L'invitation de responsables talibans par la ville de Bruxelles pour des discussions sur l'aide humanitaire a provoqué une vive polémique, des militants afghans et des organisations non gouvernementales dénonçant une « schizophrénie totale » de la part des autorités européennes. Selon un article de Libération publié le 23 juin 2026, cette décision intervient alors que le régime taliban continue de violer les droits humains, notamment ceux des femmes et des filles.
Une invitation controversée
La ville de Bruxelles a invité des représentants talibans pour des pourparlers portant sur l'aide humanitaire à l'Afghanistan. Cette initiative, qui s'inscrit dans le cadre d'une approche pragmatique de l'Union européenne visant à maintenir un dialogue avec les autorités de facto, a été vivement critiquée. « Nous sommes dans la schizophrénie la plus totale », a déclaré un militant afghan sous couvert d'anonymat, cité par Libération. « D'un côté, l'Europe condamne les violations des droits humains, de l'autre, elle invite les responsables de ces violations à sa table. »

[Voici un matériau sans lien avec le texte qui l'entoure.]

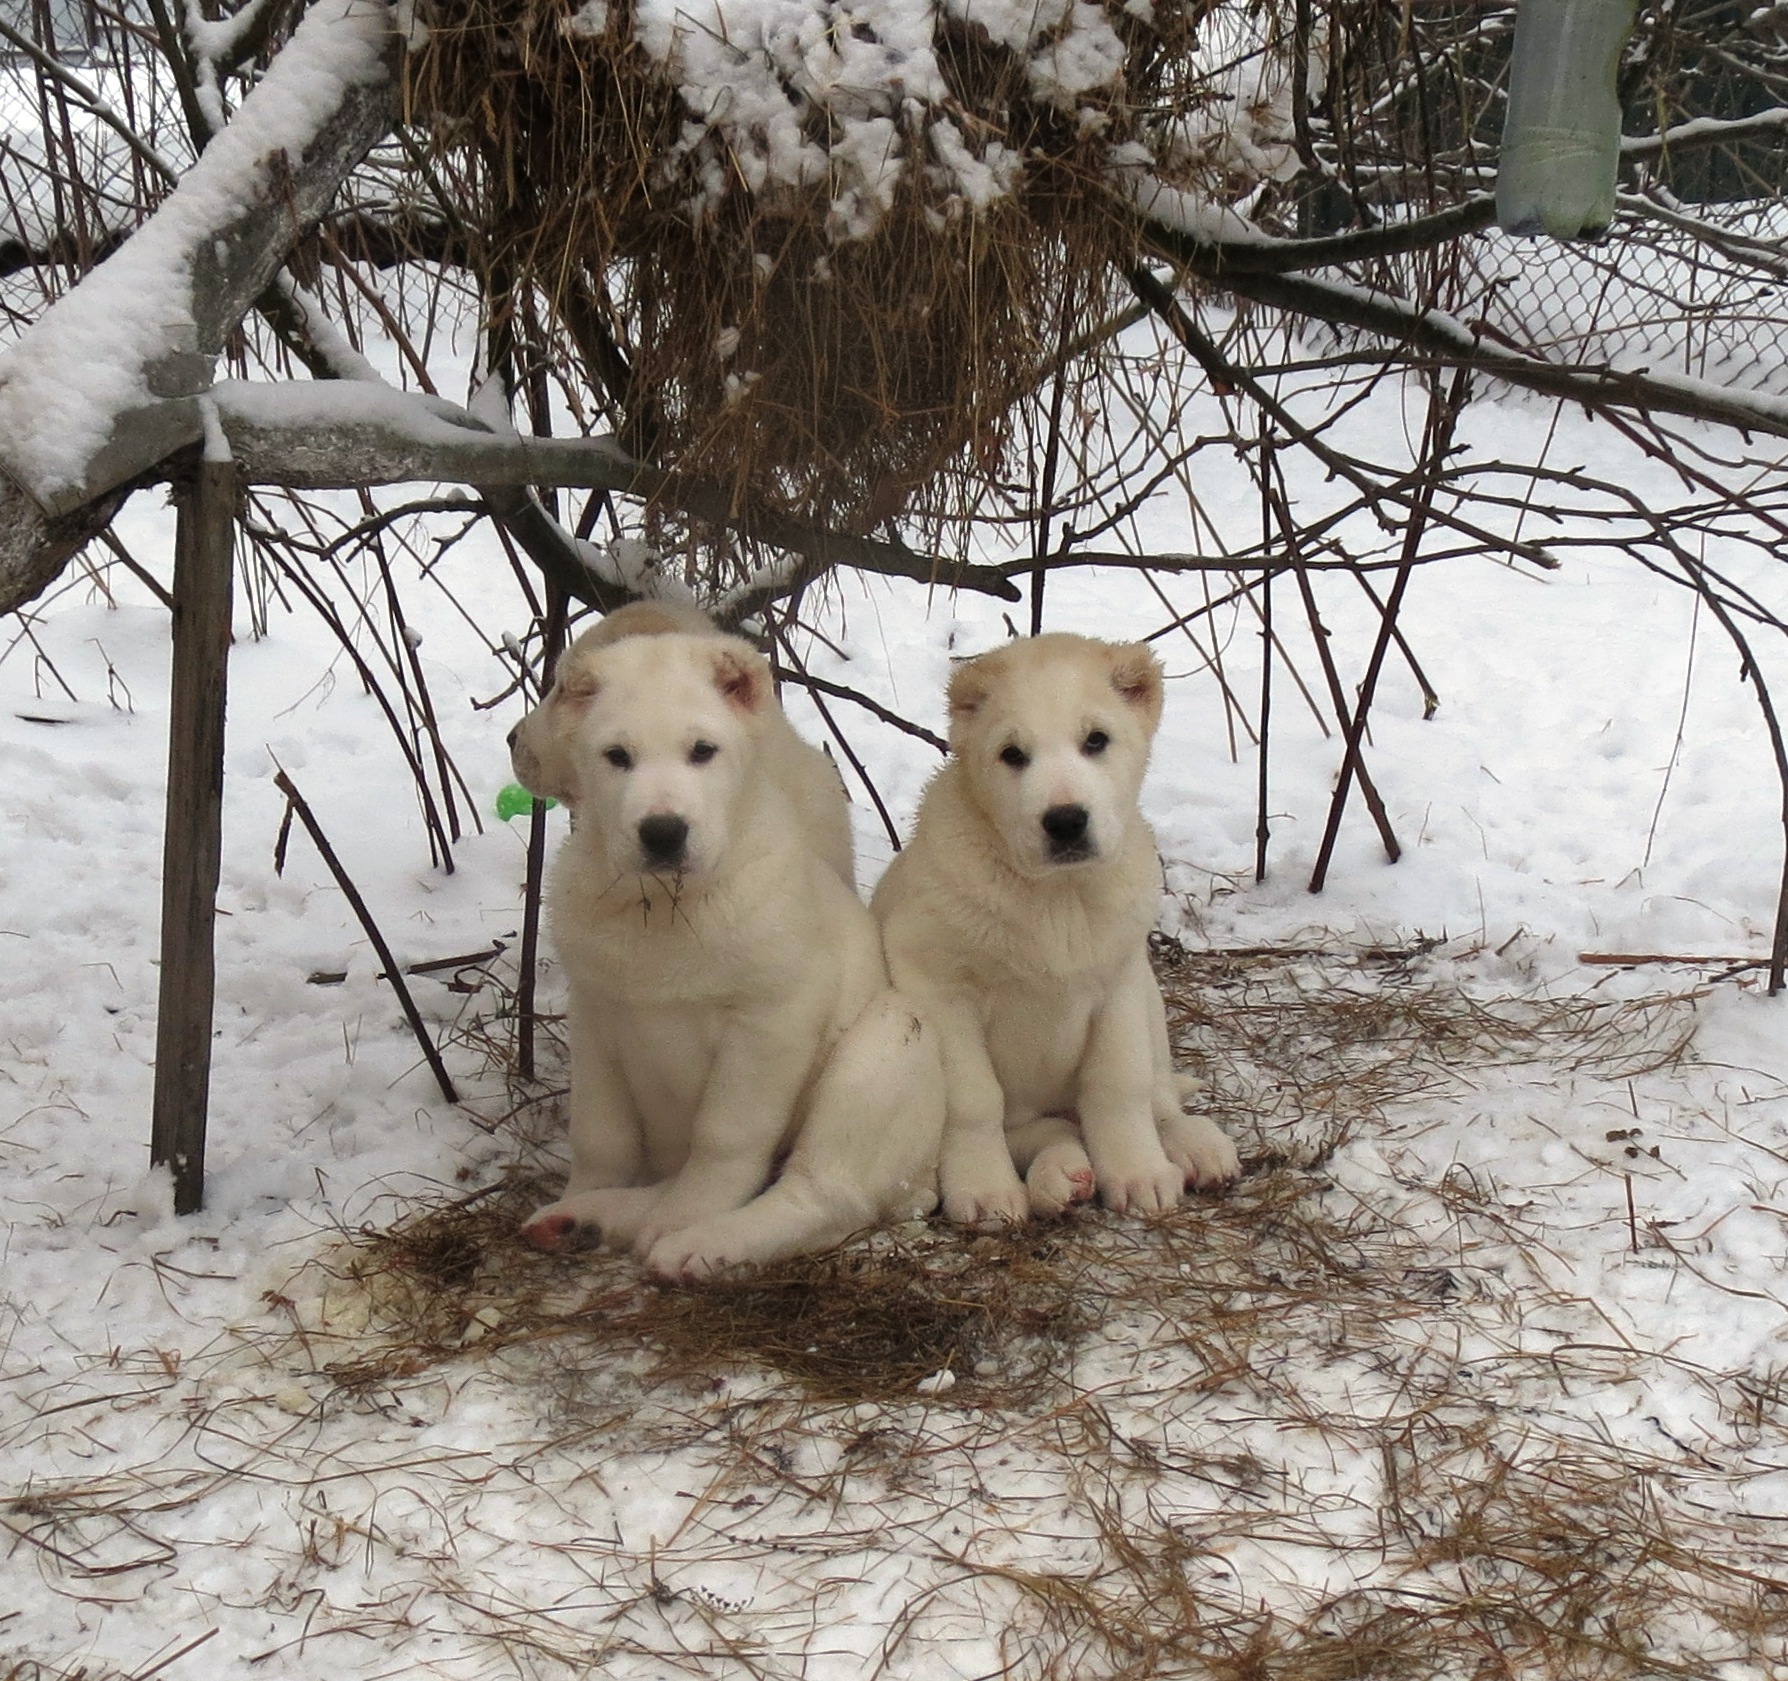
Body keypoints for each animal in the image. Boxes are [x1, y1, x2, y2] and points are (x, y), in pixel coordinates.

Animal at [511, 611, 944, 1280]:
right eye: (617, 757)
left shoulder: (770, 1020)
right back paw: (586, 1217)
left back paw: (698, 1242)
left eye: (702, 752)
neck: (665, 910)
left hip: (887, 1047)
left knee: (820, 1195)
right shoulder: (596, 1013)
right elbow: (601, 1134)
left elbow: (724, 1136)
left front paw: (691, 1217)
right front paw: (586, 1193)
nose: (663, 832)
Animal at [868, 629, 1237, 1223]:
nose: (1065, 821)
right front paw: (985, 1189)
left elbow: (1120, 1084)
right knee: (1047, 1129)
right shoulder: (936, 988)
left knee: (1158, 1093)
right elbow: (973, 1100)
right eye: (1012, 755)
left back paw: (1194, 1147)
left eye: (1096, 741)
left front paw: (1137, 1172)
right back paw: (1060, 1171)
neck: (1056, 900)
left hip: (1149, 998)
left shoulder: (1118, 983)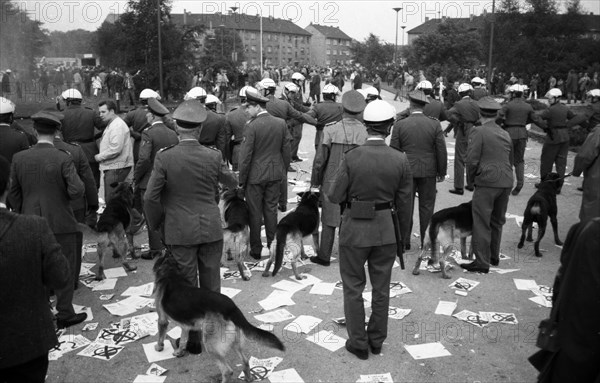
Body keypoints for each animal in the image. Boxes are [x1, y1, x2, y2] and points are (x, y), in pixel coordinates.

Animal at [155, 254, 286, 382]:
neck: (171, 272)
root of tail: (232, 307)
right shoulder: (186, 326)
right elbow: (183, 340)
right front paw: (179, 351)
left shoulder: (162, 319)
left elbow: (161, 334)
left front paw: (159, 347)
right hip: (235, 341)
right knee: (245, 362)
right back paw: (248, 378)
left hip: (210, 344)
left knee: (227, 371)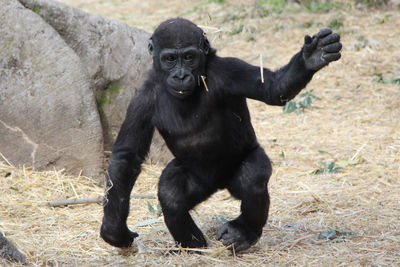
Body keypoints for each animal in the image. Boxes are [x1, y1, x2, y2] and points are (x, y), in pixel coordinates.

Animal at [100, 17, 340, 253]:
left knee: (252, 177)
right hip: (200, 181)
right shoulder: (141, 100)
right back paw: (193, 245)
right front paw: (114, 229)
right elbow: (127, 156)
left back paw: (243, 233)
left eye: (189, 57)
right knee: (171, 193)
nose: (180, 75)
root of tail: (219, 185)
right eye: (170, 59)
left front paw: (311, 58)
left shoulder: (227, 70)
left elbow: (274, 88)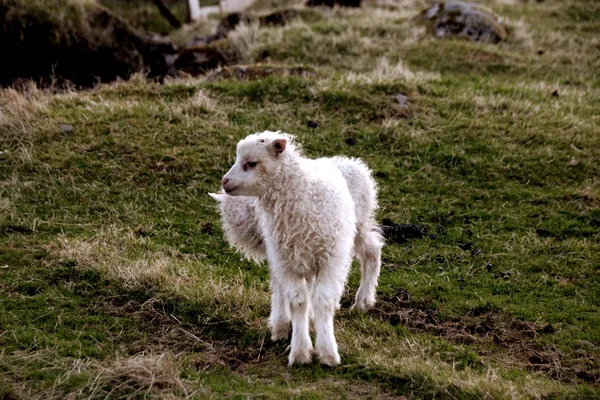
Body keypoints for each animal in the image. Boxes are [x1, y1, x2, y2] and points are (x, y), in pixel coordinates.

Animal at [209, 131, 382, 366]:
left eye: (251, 163)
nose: (224, 182)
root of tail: (349, 162)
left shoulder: (330, 259)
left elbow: (322, 301)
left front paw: (328, 352)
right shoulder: (285, 260)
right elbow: (298, 301)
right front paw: (300, 350)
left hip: (358, 225)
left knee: (372, 250)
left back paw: (363, 300)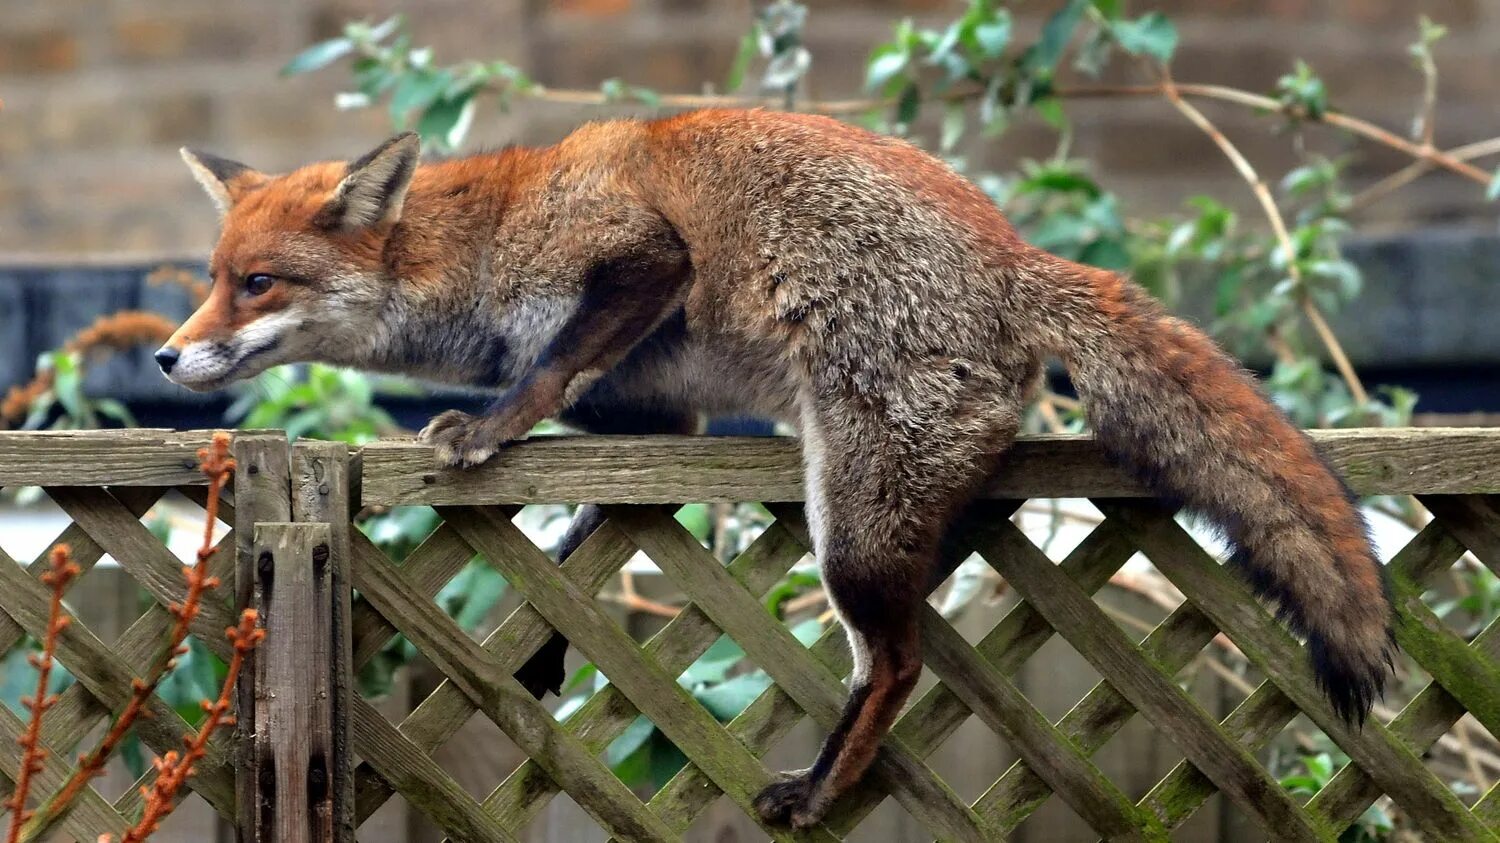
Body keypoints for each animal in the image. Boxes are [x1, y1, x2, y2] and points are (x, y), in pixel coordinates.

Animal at [164, 110, 1392, 828]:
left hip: (848, 521)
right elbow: (584, 523)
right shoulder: (660, 416)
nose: (171, 356)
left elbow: (544, 380)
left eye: (257, 284)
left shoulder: (642, 257)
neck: (484, 246)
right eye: (214, 277)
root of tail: (1016, 256)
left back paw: (818, 789)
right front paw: (548, 634)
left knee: (897, 662)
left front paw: (482, 428)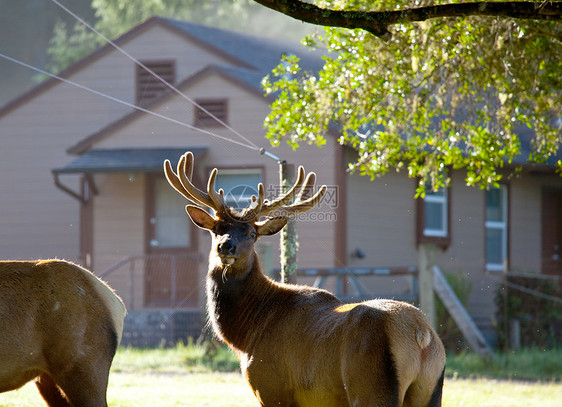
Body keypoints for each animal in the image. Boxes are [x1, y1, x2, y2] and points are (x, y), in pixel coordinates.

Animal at [164, 153, 444, 407]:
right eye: (216, 229)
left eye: (252, 233)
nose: (226, 247)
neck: (247, 335)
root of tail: (421, 335)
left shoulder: (272, 388)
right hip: (430, 390)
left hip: (371, 385)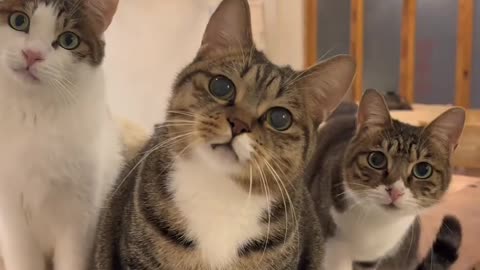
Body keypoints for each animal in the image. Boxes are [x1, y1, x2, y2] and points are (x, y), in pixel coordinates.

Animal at [0, 0, 123, 270]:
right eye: (19, 21)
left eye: (69, 40)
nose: (32, 54)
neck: (34, 115)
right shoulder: (12, 219)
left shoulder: (79, 221)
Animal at [304, 89, 464, 270]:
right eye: (376, 159)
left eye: (423, 170)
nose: (395, 191)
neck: (374, 223)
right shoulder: (329, 248)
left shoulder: (370, 259)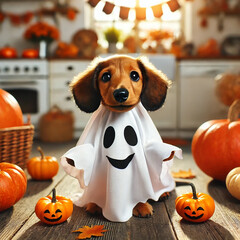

Les ONG montent au créneau
Plusieurs ONG, dont Amnesty International et Human Rights Watch, ont exprimé leur indignation. Dans un communiqué, Amnesty a rappelé que depuis la prise de pouvoir des talibans en août 2021, les femmes ont été exclues de la vie publique, les filles privées d'éducation secondaire et les minorités persécutées. « Inviter les talibans à Bruxelles, c'est légitimer leur régime et envoyer un signal désastreux aux Afghans qui luttent pour leurs droits », a déclaré un porte-parole de l'ONG. Selon un rapport de l'ONU de 2025, plus de 80 % des Afghans vivent sous le seuil de pauvreté, et la situation humanitaire reste catastrophique.
Une position européenne ambiguë
L'Union européenne justifie cette invitation par la nécessité de dialoguer avec les talibans pour garantir l'acheminement de l'aide humanitaire et la sécurité des travailleurs humanitaires. Cependant, cette position est critiquée comme étant hypocrite. « Comment peut-on parler de droits humains tout en serrant la main de ceux qui les bafouent ? », s'interroge un responsable d'ONG. Selon des sources diplomatiques, plusieurs pays européens, dont la France et l'Allemagne, auraient exprimé leur mécontentement face à cette initiative unilatérale de la Belgique.
Des conséquences déjà visibles
Cette invitation a déjà eu des répercussions sur le terrain. Des militants afghans ont rapporté une recrudescence de la répression, les talibans utilisant cette invitation comme une caution internationale. « Ils se sentent renforcés dans leur position », a confié un activiste basé à Kaboul. Par ailleurs, des manifestations ont eu lieu devant l'ambassade de Belgique à Kaboul, des Afghans brandissant des pancartes dénonçant la « trahison » de l'Europe.
Un débat qui divise
Au sein même de la société belge, cette invitation suscite des débats. Des députés de l'opposition ont interpellé le gouvernement, exigeant des explications. « Nous ne pouvons pas faire comme si de rien n'était », a déclaré une députée écologiste. Le bourgmestre de Bruxelles, Philippe Close, a défendu cette initiative en affirmant qu'il s'agissait d'une « nécessité humanitaire », mais il n'a pas exclu de revoir la position de la ville en fonction des réactions.
Alors que les discussions se poursuivent, la communauté internationale reste divisée sur la marche à suivre face aux talibans. Entre realpolitik et défense des droits humains, l'équilibre semble plus que jamais difficile à trouver.